The exercise: Copy verbatim the stretch of the material from the line containing "Rendered at 1241 by 1754 pixels." through the line containing "picture [710, 101, 1086, 184]", both lines included.

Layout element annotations
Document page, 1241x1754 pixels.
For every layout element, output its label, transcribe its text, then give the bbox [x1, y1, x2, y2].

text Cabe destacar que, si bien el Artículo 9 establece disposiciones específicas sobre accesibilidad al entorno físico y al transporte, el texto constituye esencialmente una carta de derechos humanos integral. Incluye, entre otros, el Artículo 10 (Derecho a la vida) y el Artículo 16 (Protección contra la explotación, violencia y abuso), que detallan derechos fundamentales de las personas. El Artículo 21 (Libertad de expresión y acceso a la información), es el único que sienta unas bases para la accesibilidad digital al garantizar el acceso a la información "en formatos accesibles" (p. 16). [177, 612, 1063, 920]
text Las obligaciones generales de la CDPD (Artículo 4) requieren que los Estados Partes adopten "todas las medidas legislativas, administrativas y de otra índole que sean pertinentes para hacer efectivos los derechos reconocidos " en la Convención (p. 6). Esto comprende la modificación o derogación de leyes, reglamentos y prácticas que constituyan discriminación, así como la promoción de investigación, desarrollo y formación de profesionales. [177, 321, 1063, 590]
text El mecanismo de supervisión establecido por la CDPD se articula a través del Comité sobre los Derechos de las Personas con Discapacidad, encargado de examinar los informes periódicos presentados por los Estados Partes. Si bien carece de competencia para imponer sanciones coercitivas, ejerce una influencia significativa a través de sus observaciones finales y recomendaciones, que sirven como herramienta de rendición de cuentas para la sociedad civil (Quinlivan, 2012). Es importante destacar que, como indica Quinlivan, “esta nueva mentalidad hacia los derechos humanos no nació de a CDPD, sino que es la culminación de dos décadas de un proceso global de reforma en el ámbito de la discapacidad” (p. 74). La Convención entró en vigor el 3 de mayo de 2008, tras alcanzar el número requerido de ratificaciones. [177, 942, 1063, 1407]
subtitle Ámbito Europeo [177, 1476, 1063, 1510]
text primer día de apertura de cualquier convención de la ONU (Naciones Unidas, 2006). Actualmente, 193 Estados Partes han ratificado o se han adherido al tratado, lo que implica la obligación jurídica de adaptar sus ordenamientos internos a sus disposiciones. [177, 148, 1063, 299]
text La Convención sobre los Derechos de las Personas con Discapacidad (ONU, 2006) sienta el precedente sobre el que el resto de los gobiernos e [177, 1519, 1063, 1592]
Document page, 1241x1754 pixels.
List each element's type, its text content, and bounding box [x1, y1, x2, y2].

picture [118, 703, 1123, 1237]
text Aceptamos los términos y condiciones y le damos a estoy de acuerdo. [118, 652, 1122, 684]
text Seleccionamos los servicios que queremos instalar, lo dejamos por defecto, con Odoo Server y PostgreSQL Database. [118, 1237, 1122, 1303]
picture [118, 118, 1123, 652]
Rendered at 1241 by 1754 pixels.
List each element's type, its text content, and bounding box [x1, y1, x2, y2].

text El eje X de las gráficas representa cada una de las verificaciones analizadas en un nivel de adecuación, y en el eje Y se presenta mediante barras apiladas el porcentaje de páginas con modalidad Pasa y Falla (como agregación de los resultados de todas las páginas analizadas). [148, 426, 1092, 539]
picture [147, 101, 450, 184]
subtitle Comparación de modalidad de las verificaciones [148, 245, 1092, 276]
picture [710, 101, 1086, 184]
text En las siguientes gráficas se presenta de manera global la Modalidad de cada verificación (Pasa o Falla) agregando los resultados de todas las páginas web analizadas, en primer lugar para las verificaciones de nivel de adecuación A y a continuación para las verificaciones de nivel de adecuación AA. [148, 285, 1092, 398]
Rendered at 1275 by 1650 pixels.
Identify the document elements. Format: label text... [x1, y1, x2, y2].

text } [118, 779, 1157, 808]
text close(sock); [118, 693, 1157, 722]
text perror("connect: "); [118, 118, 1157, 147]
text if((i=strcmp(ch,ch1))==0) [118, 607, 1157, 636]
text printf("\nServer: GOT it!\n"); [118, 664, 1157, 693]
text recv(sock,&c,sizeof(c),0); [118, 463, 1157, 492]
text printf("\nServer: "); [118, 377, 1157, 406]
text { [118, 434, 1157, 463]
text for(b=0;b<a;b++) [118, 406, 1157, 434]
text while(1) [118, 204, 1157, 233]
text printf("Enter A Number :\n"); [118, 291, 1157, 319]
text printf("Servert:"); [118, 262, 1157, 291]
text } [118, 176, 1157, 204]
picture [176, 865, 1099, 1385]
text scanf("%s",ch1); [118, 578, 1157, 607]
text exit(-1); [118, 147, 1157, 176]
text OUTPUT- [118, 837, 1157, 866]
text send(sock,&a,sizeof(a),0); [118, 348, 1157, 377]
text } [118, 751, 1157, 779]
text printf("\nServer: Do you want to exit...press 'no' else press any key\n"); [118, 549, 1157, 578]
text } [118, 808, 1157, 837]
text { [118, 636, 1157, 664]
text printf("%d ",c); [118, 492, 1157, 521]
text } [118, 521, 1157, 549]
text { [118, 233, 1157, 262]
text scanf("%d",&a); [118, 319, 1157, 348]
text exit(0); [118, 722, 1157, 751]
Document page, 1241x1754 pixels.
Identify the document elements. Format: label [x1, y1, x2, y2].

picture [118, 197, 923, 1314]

Finished exercise:
Rendered at 1241 by 1754 pixels.
List each element's type, its text content, and bounding box [x1, y1, x2, y2].

text El eje X de las gráficas representa cada una de las verificaciones analizadas en un nivel de adecuación, y en el eje Y se presenta mediante barras apiladas el porcentaje de páginas con modalidad Pasa y Falla (como agregación de los resultados de todas las páginas analizadas). [148, 426, 1092, 539]
picture [147, 101, 450, 184]
subtitle Comparación de modalidad de las verificaciones [148, 245, 1092, 276]
picture [710, 101, 1086, 184]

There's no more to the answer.